Speaking first in a GD fetches you some brownie points. It shows the interviewer your confidence and initiative-taking ability. But, if you don’t completely understand the topic or aren’t sure what to speak on it, it’s better to wait for a couple of people to speak and then take your chance.
During the course of the GD, try and listen to the points others are making, take notes on a piece of paper with their names and try to address their points with your thoughts on them.
Try to speak at least 3-4 times during the course of the GD.
A GD expects you to come to a consensus as a group, so try and end the argument somewhere and summarize what you all have discussed towards the end of the GD.
I hope you have understood what group discussion is and how group discussion proceeds. This also covers the typical rules for group discussion.
Group Discussion Tips
Attitude: Make sure you are polite and courteous to others. A lot of people become aggressive and dominating in a GD. Whenever they have a counterpoint to what someone else has said, they vehemently put the other person down with phrases like ‘I completely disagree with you’, ‘I think what you said is completely wrong’. Such an attitude is taken negatively by the recruiter. Always communicate respectfully with others.

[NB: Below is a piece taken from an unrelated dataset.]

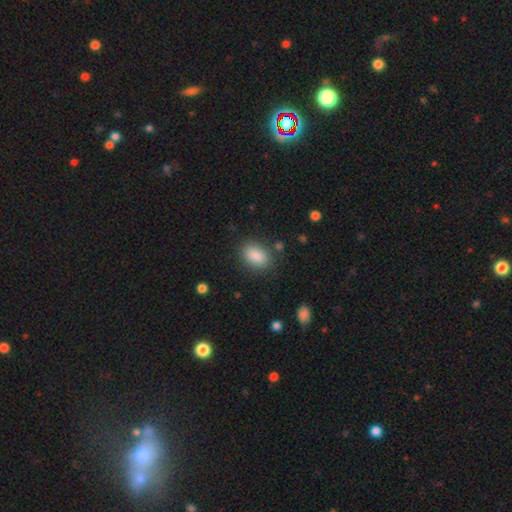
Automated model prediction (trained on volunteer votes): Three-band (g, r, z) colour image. It shows a smooth galaxy with no disk features (88%) that is in between round and cigar-shaped (84%). Merging: none (81%).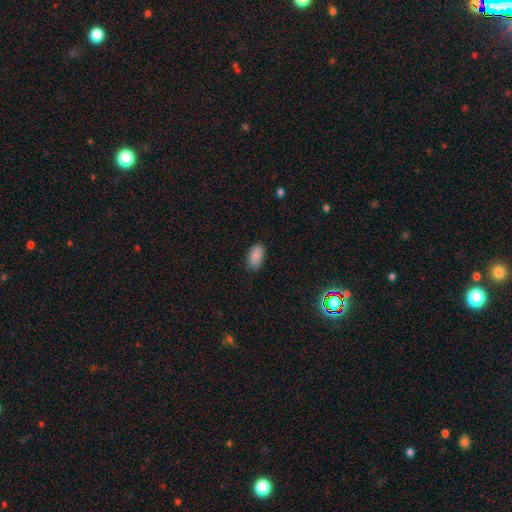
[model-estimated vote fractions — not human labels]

Use phrases like ‘That could be one way of thinking, but I think..’, ‘Good point <--Name-->, but don’t you think …’. This is how you people are expected to interact with their peers in the corporate domain too.

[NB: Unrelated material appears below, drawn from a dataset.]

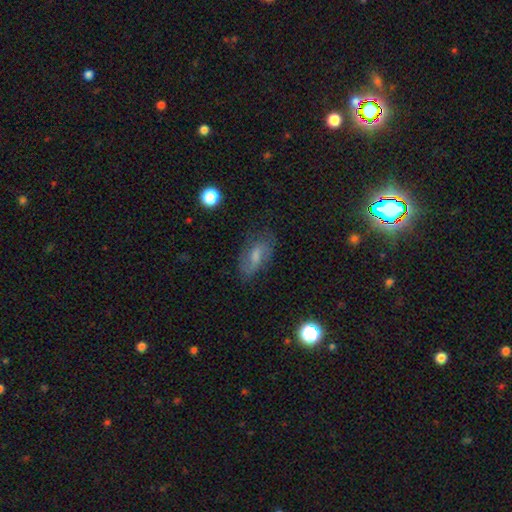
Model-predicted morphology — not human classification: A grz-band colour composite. It shows a featured or disk galaxy (45%). Merging: none (71%).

Boldness: This is the time when you need to let go of your shyness. If you don’t get over your nervousness and speak up, you could be losing out on a great career opportunity. It will be demanded of you to come out of your comfort zone, shed the fear of being judged by others here. No one cares about judging you anyway, people are too busy obsessing over themselves. So, get over your fears and give it all you’ve got!

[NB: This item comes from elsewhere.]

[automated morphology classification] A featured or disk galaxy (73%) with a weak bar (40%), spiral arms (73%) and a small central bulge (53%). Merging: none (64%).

Speech: Remember that how you speak is equally important to what you speak, in fact even more! So make sure you speak with an energetic and expressive voice tone. Your enthusiasm and confidence should be evident in your voice tone. Also, try and intonate your voice according to what you are speaking. Intonation refers to the rise and fall in your voice while speaking. Indians have a tendency to speak fast. It gets difficult to comprehend what others are speaking at times. So, make sure you speak slowly and loudly every time.
Balanced: Be a balanced speaker. Some people try and speak on every possible argument. They cut across others when they are speaking. Some people don’t say anything at all. They need to be asked if they would like to speak, and a few still refuse. Balanced is speaking when you have a good point to put forward and you have the right chance to do so. Ask courteously for your chance. This is the right way to speak and discuss in groups!
Folks, the most important part of the preparation you can do for GD is to gain knowledge on as many topics as possible. This is not something you can do a night before your campus drive, it is something which comes when you inculcate a reading habit in yourself. Try and learn from all possible sources, read books, articles, blogs, twitter, quora, watch informatory content on Youtube, television and other platforms. Gaining knowledge will help you be better prepared to speak on any topic and also, help you gain the confidence to have any such conversations, anywhere!